What are you planning to do with the hole on the trunk? I wouldn't leave it like that and risk rust. 

Sent from my Phablet. Excuse the grammurr.


----------



## brian v (Dec 25, 2011)

You might want to peruse the How 2 threads under appearance ,Detailing and Interior . I am sure you will find some useful imformation amongst the threads there.

Yeah and plug yer hole in that trunk !


----------



## McNeo (Dec 17, 2013)

Regarding that hole... I plan on debadging this spring and I've found vinyl that's a perfect color match to my car. I was thinking about getting a rounded-rectangle cut to cover that hole, but my buddy says it would stand out like a sore thumb, may not seal as well as I'd like it to, and may make a bubble/indent where the hole is. Thoughts?


----------



## brian v (Dec 25, 2011)

A ruuber grommet or plug should suffice . Ask a body shop !


----------



## McNeo (Dec 17, 2013)

JstCruzn said:


>


*Jelly* Just realized these are the Technostalgia tails we're all waiting for, or at least they look like them.


----------



## JstCruzn (Mar 19, 2013)

Mick said:


> What are you planning to do with the hole on the trunk? I wouldn't leave it like that and risk rust.
> 
> Sent from my Phablet. Excuse the grammurr.


I've been thinking about going to a body shop to have it filled. But still looking for good ideas that'll cover it up and not stand out.




brian v said:


> You might want to peruse the How 2 threads under appearance ,Detailing and Interior . I am sure you will find some useful imformation amongst the threads there.
> 
> Yeah and plug yer hole in that trunk !


I don't see a How To sticky thread or How-To threads under this section...




McNeo said:


> *Jelly* Just realized these are the Technostalgia tails we're all waiting for, or at least they look like them.

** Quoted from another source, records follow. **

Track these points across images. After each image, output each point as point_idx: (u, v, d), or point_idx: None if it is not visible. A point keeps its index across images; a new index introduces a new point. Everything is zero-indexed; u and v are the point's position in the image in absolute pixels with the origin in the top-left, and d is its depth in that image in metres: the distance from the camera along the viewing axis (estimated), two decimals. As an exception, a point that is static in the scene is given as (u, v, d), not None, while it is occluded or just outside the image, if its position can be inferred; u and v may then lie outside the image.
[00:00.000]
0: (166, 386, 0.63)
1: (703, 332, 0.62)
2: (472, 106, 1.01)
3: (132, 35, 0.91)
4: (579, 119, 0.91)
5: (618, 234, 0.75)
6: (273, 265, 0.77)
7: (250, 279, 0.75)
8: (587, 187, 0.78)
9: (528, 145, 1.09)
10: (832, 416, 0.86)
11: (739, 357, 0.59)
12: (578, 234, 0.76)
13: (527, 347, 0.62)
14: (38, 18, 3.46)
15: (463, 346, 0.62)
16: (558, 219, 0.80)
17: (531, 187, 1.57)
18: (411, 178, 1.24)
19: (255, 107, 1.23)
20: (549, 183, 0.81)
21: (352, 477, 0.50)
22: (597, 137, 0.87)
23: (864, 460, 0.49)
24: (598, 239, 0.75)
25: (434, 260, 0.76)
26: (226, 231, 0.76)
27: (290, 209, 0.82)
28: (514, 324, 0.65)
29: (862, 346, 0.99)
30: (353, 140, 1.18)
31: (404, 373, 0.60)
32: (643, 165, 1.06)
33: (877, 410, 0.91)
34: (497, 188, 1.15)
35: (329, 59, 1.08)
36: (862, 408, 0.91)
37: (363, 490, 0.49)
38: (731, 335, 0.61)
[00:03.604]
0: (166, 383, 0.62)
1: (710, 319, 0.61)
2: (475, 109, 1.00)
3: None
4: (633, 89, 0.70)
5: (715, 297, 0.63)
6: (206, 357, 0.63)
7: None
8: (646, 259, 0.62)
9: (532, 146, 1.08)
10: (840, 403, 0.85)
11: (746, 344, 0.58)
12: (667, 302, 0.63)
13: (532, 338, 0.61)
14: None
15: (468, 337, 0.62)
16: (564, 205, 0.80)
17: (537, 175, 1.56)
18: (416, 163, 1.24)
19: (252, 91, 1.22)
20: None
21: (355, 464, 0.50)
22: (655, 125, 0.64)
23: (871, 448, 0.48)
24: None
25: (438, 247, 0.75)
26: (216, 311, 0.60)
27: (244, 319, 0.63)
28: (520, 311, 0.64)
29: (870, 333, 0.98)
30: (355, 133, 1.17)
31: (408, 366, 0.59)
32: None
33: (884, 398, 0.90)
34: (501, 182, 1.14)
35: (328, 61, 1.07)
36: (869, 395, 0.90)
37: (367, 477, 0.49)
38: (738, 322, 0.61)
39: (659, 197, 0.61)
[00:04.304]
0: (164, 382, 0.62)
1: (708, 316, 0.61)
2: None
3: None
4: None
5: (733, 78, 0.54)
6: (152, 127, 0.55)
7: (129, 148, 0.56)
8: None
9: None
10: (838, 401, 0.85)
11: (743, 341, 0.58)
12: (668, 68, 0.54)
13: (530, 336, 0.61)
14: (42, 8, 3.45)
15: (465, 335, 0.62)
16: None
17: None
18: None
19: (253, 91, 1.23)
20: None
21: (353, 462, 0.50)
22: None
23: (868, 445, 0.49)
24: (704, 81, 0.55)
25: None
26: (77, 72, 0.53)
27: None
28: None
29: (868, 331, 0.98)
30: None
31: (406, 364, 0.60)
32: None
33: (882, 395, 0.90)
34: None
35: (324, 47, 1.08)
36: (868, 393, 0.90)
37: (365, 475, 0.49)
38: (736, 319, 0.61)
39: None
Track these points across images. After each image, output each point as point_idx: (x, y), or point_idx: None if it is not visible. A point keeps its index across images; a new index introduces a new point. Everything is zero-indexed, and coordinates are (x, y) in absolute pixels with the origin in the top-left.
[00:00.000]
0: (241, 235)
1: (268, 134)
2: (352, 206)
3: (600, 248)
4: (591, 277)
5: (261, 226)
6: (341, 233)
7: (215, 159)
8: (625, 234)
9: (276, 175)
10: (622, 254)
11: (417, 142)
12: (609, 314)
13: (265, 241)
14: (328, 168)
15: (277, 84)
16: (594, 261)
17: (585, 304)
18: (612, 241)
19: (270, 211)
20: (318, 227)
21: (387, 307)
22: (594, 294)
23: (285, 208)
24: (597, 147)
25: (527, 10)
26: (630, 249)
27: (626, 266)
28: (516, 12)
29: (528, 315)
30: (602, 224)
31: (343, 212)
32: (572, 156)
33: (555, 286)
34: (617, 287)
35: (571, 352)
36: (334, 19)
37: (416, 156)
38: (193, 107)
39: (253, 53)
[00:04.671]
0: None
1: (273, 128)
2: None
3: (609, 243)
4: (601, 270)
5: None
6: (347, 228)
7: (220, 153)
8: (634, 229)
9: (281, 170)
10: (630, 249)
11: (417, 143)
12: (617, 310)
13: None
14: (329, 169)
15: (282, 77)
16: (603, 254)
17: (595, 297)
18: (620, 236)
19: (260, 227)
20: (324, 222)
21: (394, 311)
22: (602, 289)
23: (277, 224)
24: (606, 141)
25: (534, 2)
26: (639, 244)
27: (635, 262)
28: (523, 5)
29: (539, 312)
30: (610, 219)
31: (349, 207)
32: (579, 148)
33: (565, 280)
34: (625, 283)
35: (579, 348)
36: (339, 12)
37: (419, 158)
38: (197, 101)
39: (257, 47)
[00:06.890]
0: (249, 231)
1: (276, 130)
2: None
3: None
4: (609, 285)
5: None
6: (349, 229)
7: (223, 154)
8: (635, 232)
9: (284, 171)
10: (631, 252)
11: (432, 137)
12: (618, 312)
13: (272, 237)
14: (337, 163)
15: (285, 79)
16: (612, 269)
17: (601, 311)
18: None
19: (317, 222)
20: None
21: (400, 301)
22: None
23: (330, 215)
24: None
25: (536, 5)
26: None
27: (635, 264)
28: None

These are actually not Technostalgia tail lights. I was really lucky enough to buy it from someone on here who already did the wiring. I was on the buy list to pre-order those tail lights but sounds like they're still having problems with it or not working on it anymore.


----------



## brian v (Dec 25, 2011)

Did you look in the How to library ?


----------



## JstCruzn (Mar 19, 2013)

brian v said:


> Did you look in the How to library ?


I have... didn't really help with what I was looking for.


----------